The Pittsburgh Steelers’ season ended a few weeks earlier that they had planned it to, but now that their 2015 campaign has drawn to a conclusion, it’s time to wrap things up and take stock of where they are and how they got there. Part of that process involves holding player exit meetings at the conclusion of each season.
Of course, we’re not privy to the specifics that go on in each of these meetings between head coach and player, and whomever else might be involved in any particular discussion, but if we were conducting them, it might go something like this.
Player: Stephon Tuitt
Position: Defensive End
Experience: 2 Years
Though the Steelers drafted Stephon Tuitt in the second round of the 2014 NFL Draft, it almost seemed as though they always talked about him as if he were an additional first-round pick with the addition of Ryan Shazier, whom they actually drafted in the first round that year.
And perhaps they weren’t so far off.
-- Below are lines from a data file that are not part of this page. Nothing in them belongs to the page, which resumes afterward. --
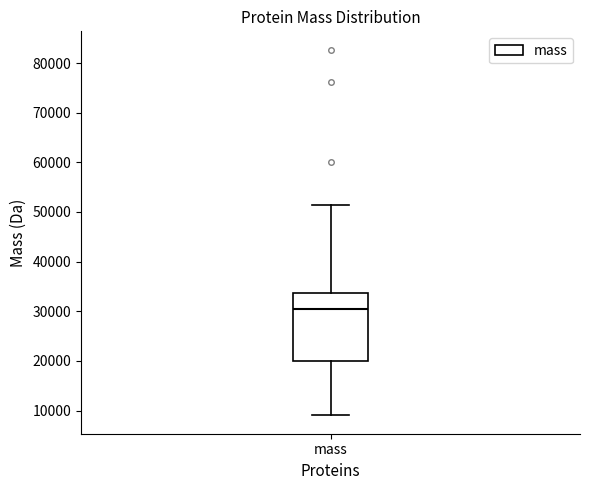

Where is the upper edge of the box for mass on the y-axis? The values are not printed on the chart, so give them approximately, as read against the axis.

34000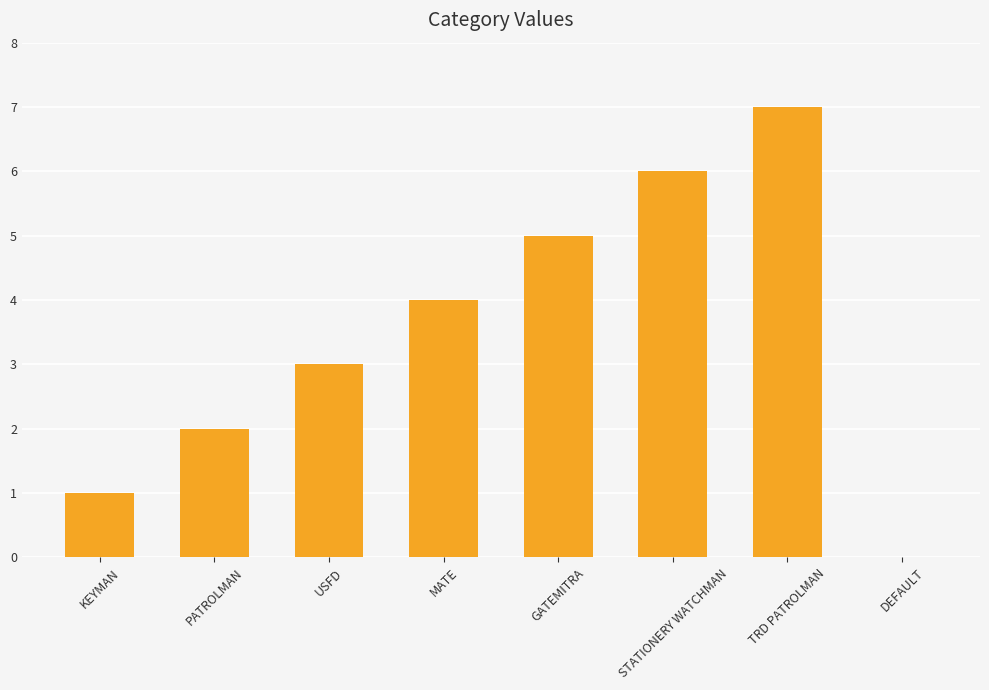

Read the value at MATE.

4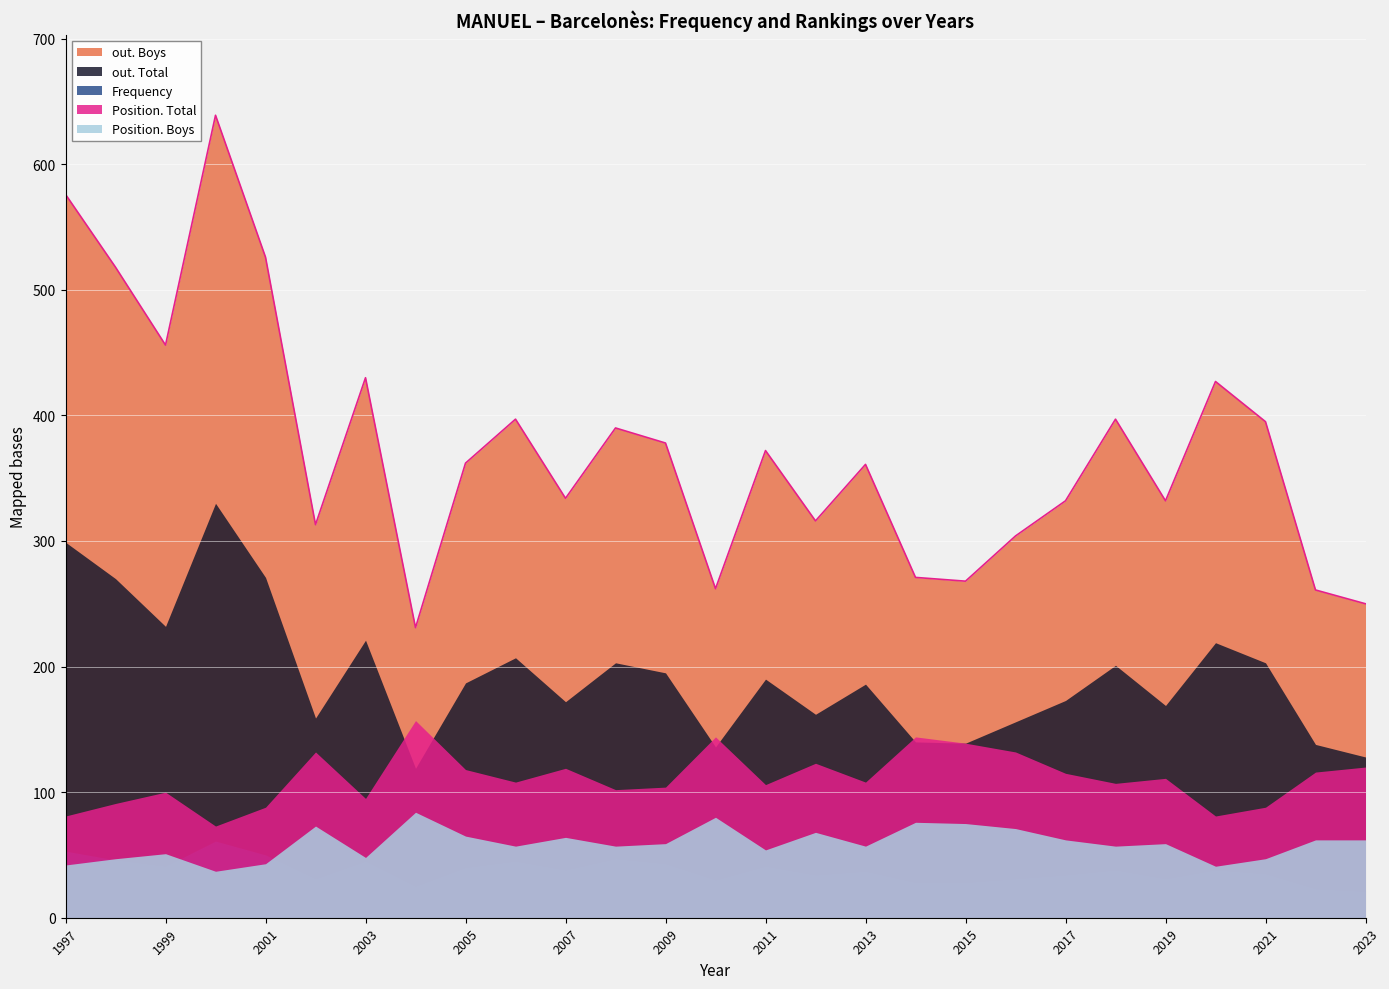

What is the total value across all series at 2022?

600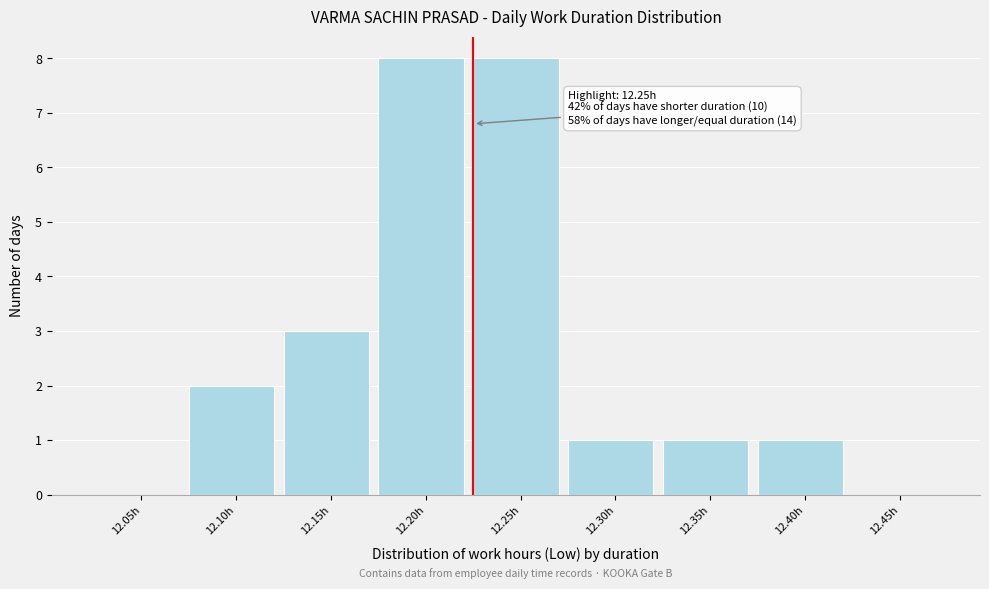

Reading right to left, transcribe all the data shown in this chart.

12.45h=0	12.40h=1	12.35h=1	12.30h=1	12.25h=8	12.20h=8	12.15h=3	12.10h=2	12.05h=0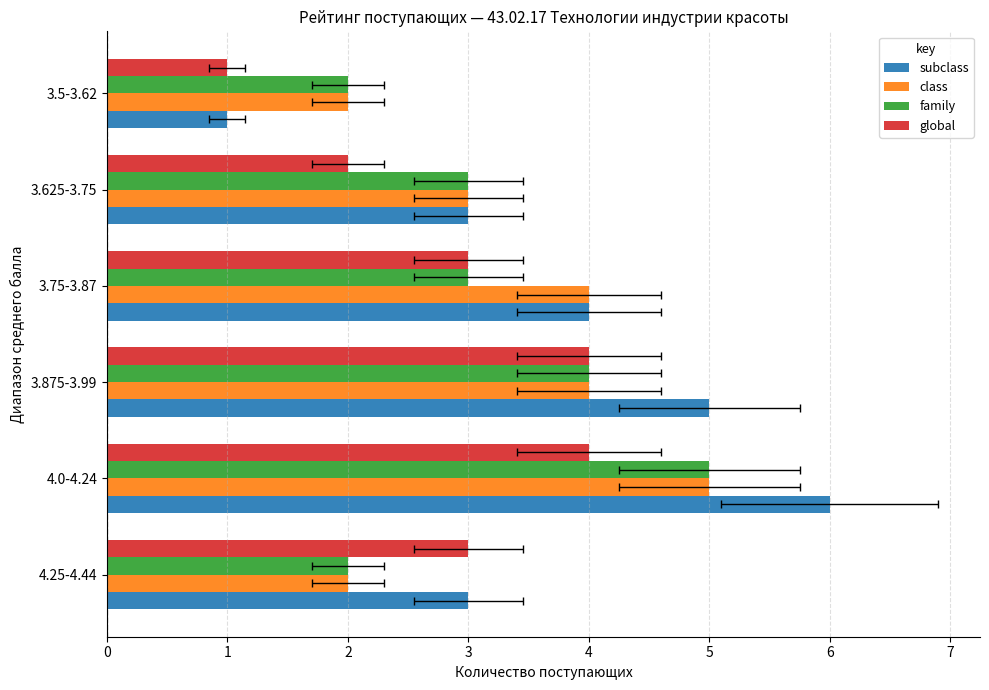

Between 3.875-3.99 and 3.5-3.62, which series saw the biggest shift?

subclass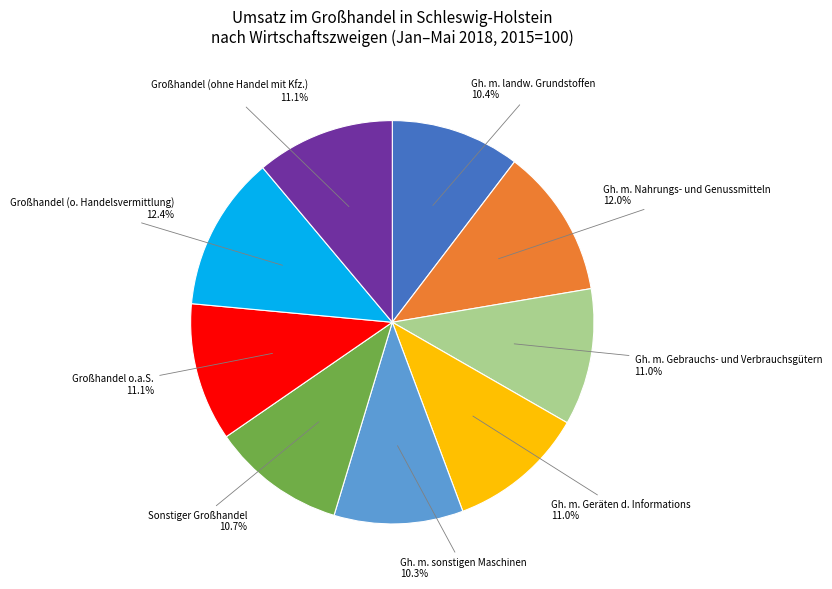

Is there a majority slice in this chart?

No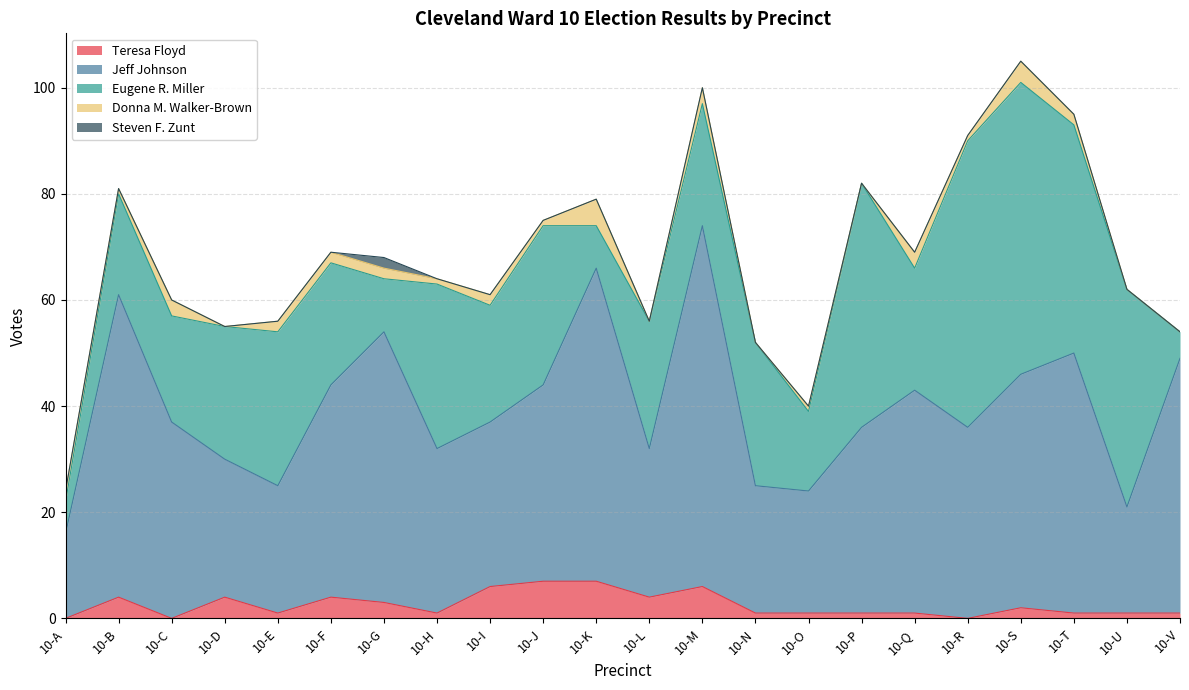

Where do Teresa Floyd and Donna M. Walker-Brown first cross each other?

10-A and 10-B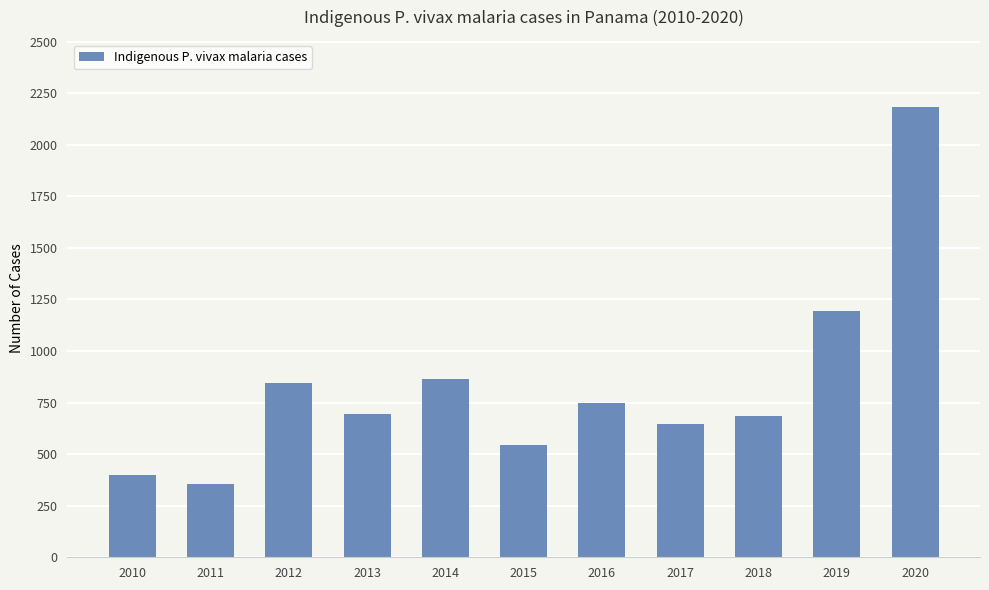

What is the difference between the values at 2019 and 2013?

500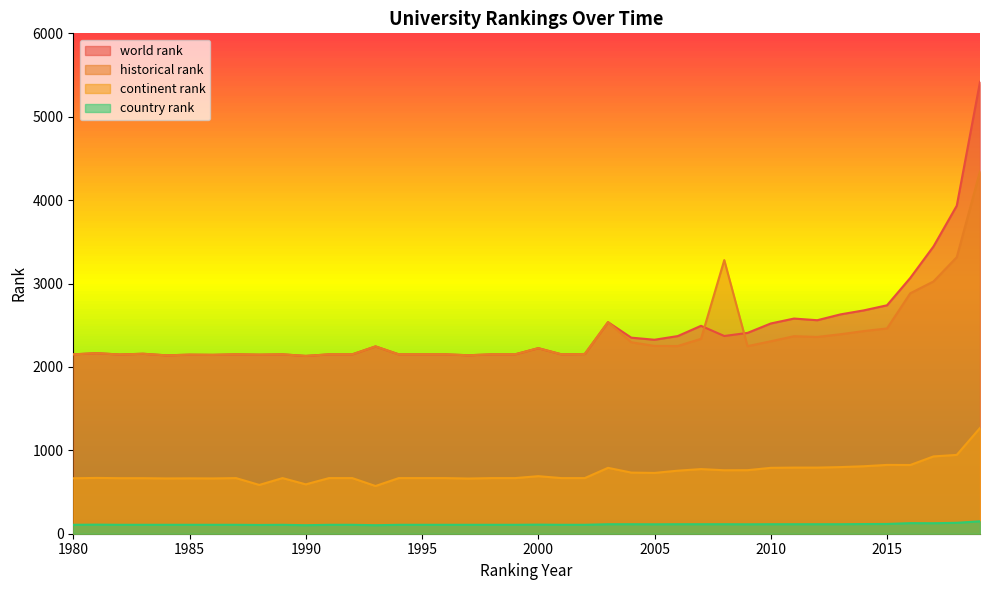

What is the highest value of the historical rank series?

4344.5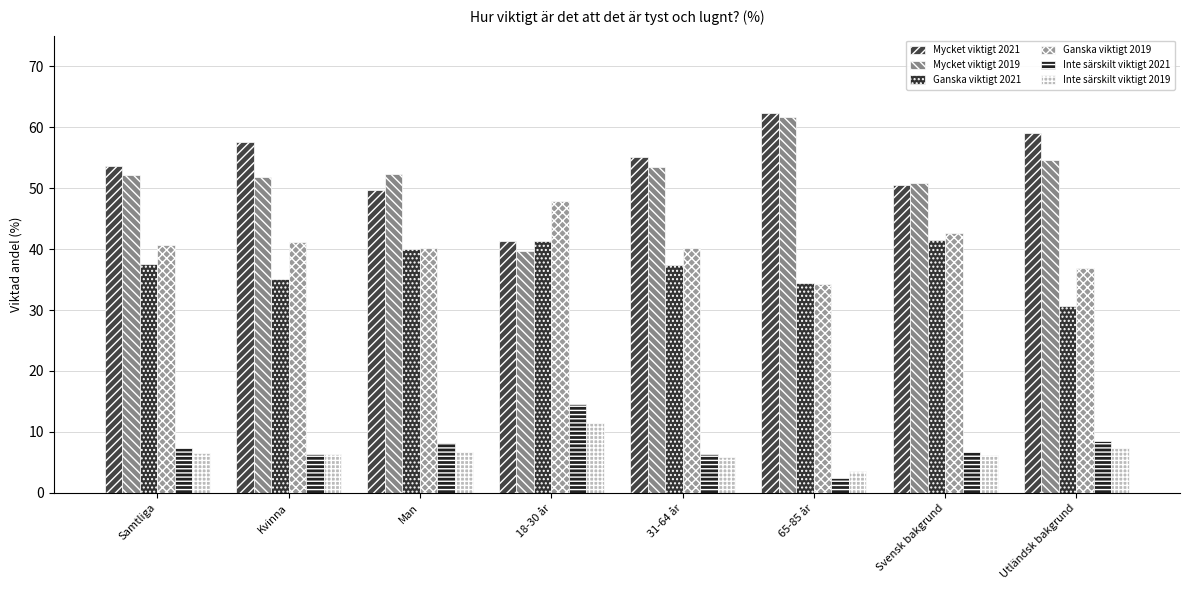

How many groups of bars are there?

8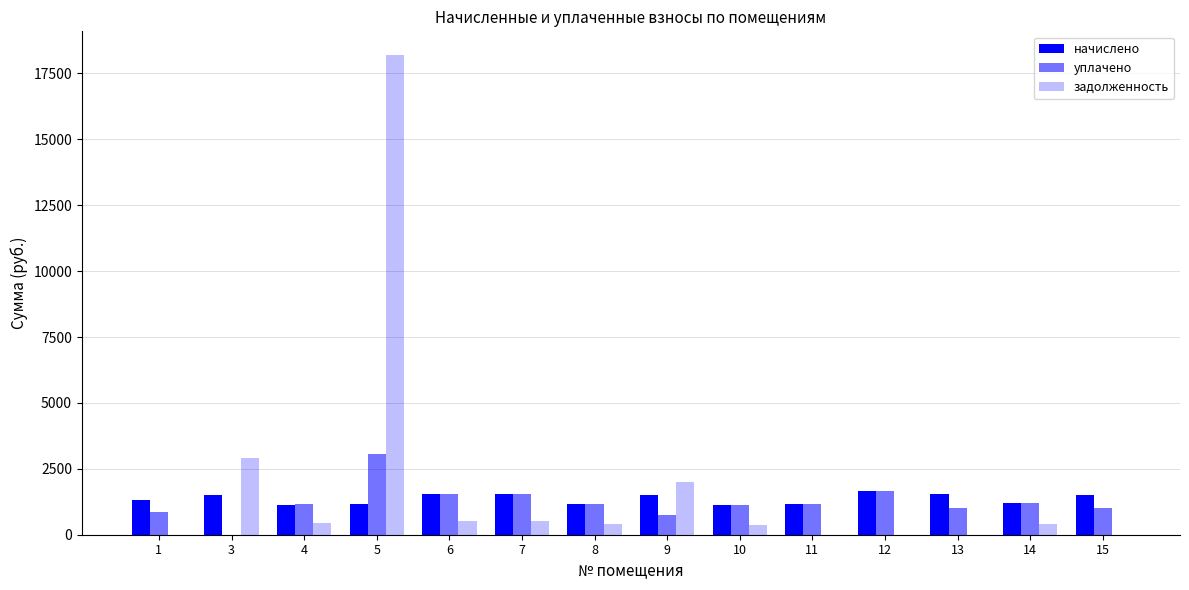

Does the chart contain stacked bars?

No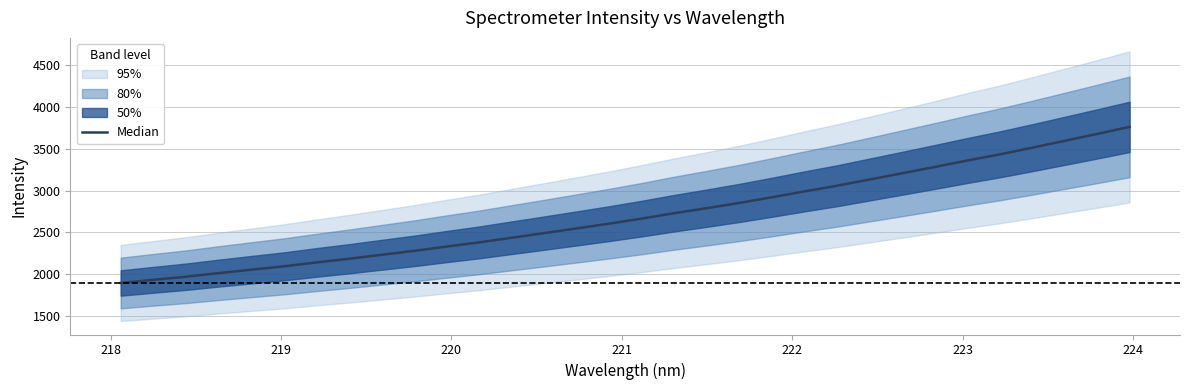

What is the value of the 7th point from the left?

2140.7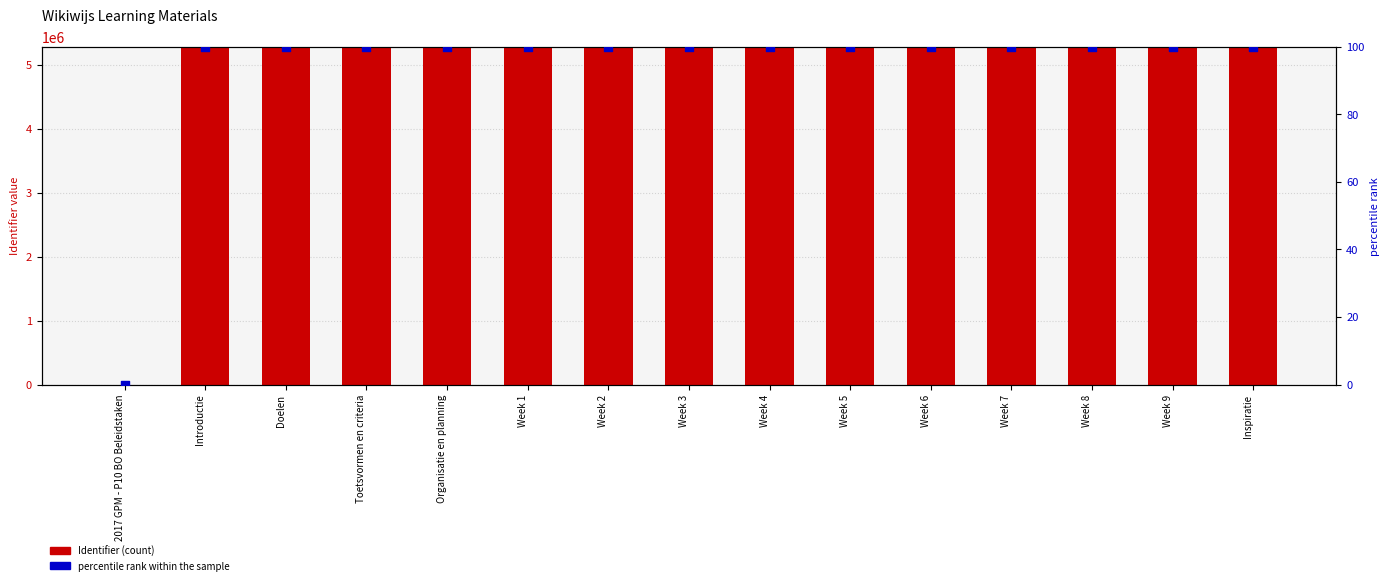

Which series has the largest total across all categories?

Identifier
Had circumstances been different, he very likely figures to have been a first-round draft pick. Following a dominating 2012 college season as a true sophomore, Tuitt had his struggles his junior year through injury, which included him adding weight, and then he declared for the draft.
Had he not battled injuries in his final collegiate season, or had he gone back for his senior year, he likely increases his draft stock to become a first-rounder. But he didn’t, and now the Steelers are prospering because of it after the young man’s maturation in his second season.
It would be hard to dispute the fact that Tuitt is already more developed than was Cameron Heyward, the team’s 2011 first-round draft pick as the same position—defensive end—at this point in their respective careers, even if Heyward was stuck playing behind Pro Bowl-caliber players.
Tuitt entered the starting lineup in the final quarter of his rookie season, quite a rarity for Steelers defenders, and he made significant, major strides in year two, recording 6.5 sacks, just for starters, which was second on the team and just a half-sack behind Heyward, in spite of the fact that he actually missed two games with an ankle injury.
But the 22-year old—he’s still 22 in spite of the fact that he has played two entire professional seasons—took a tremendous step forward in the run game, which had not been recognized as much as it should have. There were several games in which he seemed at times unblockable against the run.
Admittedly, being still very young and no doubt somewhat learning on the fly, Tuitt has been prone to making a mistake here and there that has allowed opposing offenses to take advantage of him in isolated incidences, but said incidence will only become more infrequent with the more experience that he generates.
Already a remarkable physical specimen, Tuitt still has plenty of room to grow mentally and in terms of his craft. And the Steelers should be rather excited about his potential, which could put him past Heyward one day.